╭─ EXTRAIT DU TEXTE

Michel Crozier, en réutilisant les principes de la rationalité limitée (cf. fiche « La rationalité limitée ») développée par Herbert Simon, va mettre en avant le caractère particulièrement contreproductif du modèle d’organisation bureaucratique. Les comportements routiniers conduisent à des difficultés de communication entre les différents niveaux hiérarchiques. Les publics en rapport avec ces organisations sont incapables d’en saisir la logique de fonctionnement et se perdent souvent dans des rouages et des procédures inutilement complexes qui ne servent qu’à maintenir le pouvoir des acteurs. La mauvaise circulation de l’information conduit à occulter les problèmes et les paramètres nécessaires à une prise de décision efficace. En l’absence de transparence de l’information, des tendances au népotisme et à l’autoritarisme se multiplient.
En 1977, Crozier publie « L'acteur et le Système » en collaboration avec Erhard Friedberg, ouvrage dans lequel ils mettent en évidence l’écart important qui peut exister entre la complexité des comportements humains et la rationalité affichée par les organisations. Le besoin de liberté l’emporte souvent sur la rationalité et conduit les individus à se battre contre le système. Dans une organisation, les individus sont ainsi amenés à construire des stratégies offensives pour saisir les opportunités offertes par le système, et défensives quand il s’agit de protéger leur position et d’échapper aux contraintes.
Si la vision de Hegel faisait du fonctionnaire un « héros discret des temps modernes », et de la bureaucratie « le triomphe de l’égalité et du progrès », les expériences politiques du 20e siècle ont conduit à remettre en cause ce positivisme.
• Les expériences des régimes autoritaires et totalitaires (nazisme, stalinisme) vont devenir les manifestations de l’absurde voire de la mise en œuvre d’une bureaucratie ayant pour fin la négation de l’humanité. Hannah Arendt, philosophe et politiste, met en évidence dans son analyse sur les « origines des systèmes totalitaires » l’importance du phénomène bureaucratique. Lorsqu’elle s’intéresse au procès du nazi Eichmann, elle explique son comportement par le fait qu’il fut un « employé modèle et un bureaucrate méticuleux ». Cela signifie que la bureaucratie peut devenir une machine au service des entreprises de génocide et de crimes contre l’humanité. Les œuvres littéraires de Franz Kafka (Le Château) ou bien encore de George Orwell (1984) vont elles aussi traduire l’absurdité des systèmes bureaucratiques et le danger qu’ils représentent pour la démocratie.
• Dans leur analyse sur « Les héritiers », Pierre Bourdieu et Jean-Claude Passeron vont faire la démonstration que l’organisation bureaucratique a permis la constitution d’un nouveau processus de reproduction sociale et d’une nouvelle catégorie privilégiée par le niveau d’études (noblesse d’État : grands corps de la fonction publique). Les valeurs propres aux grands fonctionnaires en font un groupe à part dans la société et génèrent des risques de ploutocratisation de l’administration, de constitution d’une république des experts.
La bureaucratie a constitué avec Weber le symbole même du triomphe de la raison dans les sociétés modernes. Cependant, avec le développement des organisations et la découverte progressive de leurs limites de fonctionnement, la bureaucratie est devenue synonyme d’inefficacité. La structure bureaucratique elle-même est source de dysfonctionnements en raison de ses rigidités intrinsèques et des comportements des acteurs. De plus, l’expérience politique a conduit à faire de la bureaucratie une menace pour la démocratie.

╰─

**CONSIGNE A**: Traduisez en anglais la phrase suivante de l'extrait sur la bureaucratie : « Le besoin de liberté l’emporte souvent sur la rationalité et conduit les individus à se battre contre le système. »
**CONSIGNE B**: Recopiez, s'il vous plaît, le passage de l'extrait sur la bureaucratie qui va de « En 1977, Crozier » jusqu'à « d’échapper aux contraintes. » inclus.
**CONSIGNE C**: D'après l'extrait sur la bureaucratie, pour quelles raisons la structure bureaucratique est-elle elle-même source de dysfonctionnements ? Répondez en une à trois phrases.

╭─ SECTION DES DONNÉES

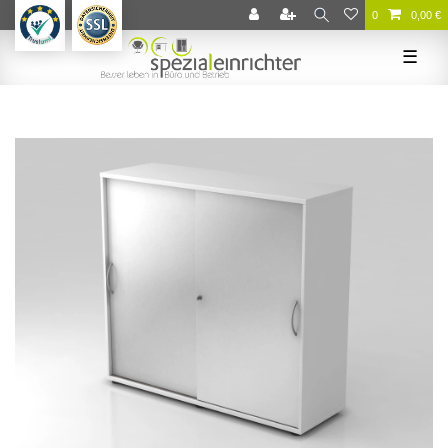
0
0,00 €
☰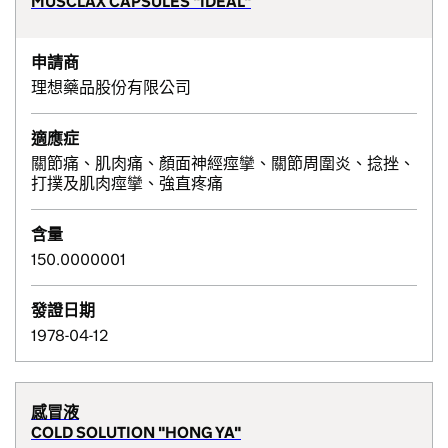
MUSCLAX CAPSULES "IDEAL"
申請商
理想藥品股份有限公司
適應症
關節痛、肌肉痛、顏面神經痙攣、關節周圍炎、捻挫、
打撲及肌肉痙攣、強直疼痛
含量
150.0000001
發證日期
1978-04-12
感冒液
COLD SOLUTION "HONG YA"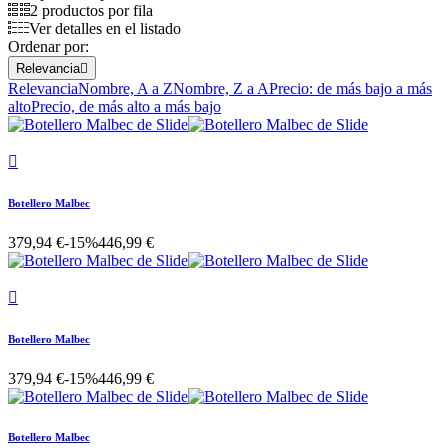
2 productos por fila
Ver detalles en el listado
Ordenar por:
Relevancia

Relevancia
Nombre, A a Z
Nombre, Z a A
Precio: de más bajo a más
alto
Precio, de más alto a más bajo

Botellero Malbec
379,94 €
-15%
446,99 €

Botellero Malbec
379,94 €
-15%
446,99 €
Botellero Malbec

╰─

**ESPACE DE RÉPONSE A**: The need for freedom often outweighs rationality and leads individuals to fight against the system.

**ESPACE DE RÉPONSE B**:
En 1977, Crozier publie « L'acteur et le Système » en collaboration avec Erhard Friedberg, ouvrage dans lequel ils mettent en évidence l’écart important qui peut exister entre la complexité des comportements humains et la rationalité affichée par les organisations. Le besoin de liberté l’emporte souvent sur la rationalité et conduit les individus à se battre contre le système. Dans une organisation, les individus sont ainsi amenés à construire des stratégies offensives pour saisir les opportunités offertes par le système, et défensives quand il s’agit de protéger leur position et d’échapper aux contraintes.

**ESPACE DE RÉPONSE C**: La structure bureaucratique est source de dysfonctionnements en raison de ses rigidités intrinsèques et des comportements des acteurs.